:: What you are asked to do ::
What lines in the records below contain the string "camera"? Copy every one.

Data extracted from a collection
========================

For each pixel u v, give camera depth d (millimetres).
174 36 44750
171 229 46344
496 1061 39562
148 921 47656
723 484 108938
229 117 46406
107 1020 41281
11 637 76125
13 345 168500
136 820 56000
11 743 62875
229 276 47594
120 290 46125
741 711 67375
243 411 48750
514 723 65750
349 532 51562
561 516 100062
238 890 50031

========================

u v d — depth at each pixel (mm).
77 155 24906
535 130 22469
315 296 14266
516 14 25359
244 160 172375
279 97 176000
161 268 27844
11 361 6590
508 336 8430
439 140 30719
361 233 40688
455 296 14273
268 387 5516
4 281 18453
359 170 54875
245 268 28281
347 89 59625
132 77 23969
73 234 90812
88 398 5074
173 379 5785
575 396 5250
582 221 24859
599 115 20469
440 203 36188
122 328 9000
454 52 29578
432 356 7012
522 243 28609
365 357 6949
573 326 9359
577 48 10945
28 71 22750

========================

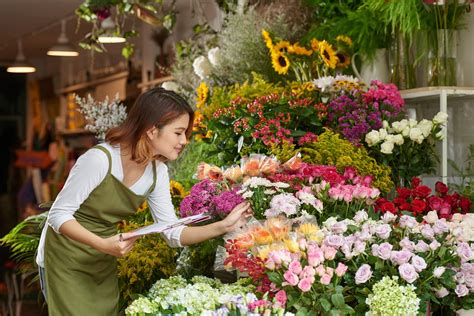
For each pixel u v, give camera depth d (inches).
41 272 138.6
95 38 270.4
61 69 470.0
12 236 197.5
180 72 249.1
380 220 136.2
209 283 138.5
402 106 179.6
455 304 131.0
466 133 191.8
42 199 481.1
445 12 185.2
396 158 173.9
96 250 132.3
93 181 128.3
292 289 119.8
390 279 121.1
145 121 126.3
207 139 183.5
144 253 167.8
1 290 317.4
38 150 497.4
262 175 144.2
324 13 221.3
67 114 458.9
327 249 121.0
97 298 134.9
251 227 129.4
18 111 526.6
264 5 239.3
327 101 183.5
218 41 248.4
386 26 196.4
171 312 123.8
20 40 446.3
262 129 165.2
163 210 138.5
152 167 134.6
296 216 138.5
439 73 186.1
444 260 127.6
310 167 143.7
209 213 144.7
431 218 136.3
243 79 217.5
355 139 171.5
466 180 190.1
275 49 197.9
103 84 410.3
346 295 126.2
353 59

========================

:: Completed exercise ::
For each pixel u v, give camera depth d (millimetres).
For each pixel u v, give camera depth d (inches).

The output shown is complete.